Records excerpted from a collection
****************************************
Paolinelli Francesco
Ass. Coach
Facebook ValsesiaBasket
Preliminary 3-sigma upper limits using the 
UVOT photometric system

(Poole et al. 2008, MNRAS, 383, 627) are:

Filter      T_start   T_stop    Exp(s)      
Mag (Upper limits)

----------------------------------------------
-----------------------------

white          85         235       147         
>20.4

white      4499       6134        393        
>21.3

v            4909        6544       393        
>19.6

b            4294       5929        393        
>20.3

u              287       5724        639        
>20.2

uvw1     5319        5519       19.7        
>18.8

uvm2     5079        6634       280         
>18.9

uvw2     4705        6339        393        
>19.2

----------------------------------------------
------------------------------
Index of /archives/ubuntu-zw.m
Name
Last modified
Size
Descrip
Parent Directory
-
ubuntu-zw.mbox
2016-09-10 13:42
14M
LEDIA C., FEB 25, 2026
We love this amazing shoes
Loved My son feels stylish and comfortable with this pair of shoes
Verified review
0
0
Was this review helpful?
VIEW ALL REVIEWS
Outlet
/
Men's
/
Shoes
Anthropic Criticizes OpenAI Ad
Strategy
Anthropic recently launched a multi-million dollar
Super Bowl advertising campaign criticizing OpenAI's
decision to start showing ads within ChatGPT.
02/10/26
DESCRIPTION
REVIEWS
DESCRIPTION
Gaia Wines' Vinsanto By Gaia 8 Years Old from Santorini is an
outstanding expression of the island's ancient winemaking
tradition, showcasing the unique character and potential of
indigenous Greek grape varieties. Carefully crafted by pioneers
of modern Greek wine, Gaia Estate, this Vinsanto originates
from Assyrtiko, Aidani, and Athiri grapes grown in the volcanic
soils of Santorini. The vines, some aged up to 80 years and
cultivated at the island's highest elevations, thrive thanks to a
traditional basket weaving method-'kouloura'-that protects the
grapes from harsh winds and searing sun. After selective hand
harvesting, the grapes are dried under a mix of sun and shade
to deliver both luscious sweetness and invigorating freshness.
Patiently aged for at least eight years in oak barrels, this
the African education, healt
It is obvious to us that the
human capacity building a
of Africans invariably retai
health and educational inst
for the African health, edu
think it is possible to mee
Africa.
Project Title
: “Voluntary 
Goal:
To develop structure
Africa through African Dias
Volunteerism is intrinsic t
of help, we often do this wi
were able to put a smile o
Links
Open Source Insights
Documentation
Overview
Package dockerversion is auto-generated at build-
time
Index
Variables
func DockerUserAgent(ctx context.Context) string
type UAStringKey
****************************************
WORK ITEM =>
Pull out each line of the records that contains the word "Santorini".

OUTPUT FOR THIS EXERCISE =>
Gaia Wines' Vinsanto By Gaia 8 Years Old from Santorini is an
soils of Santorini. The vines, some aged up to 80 years and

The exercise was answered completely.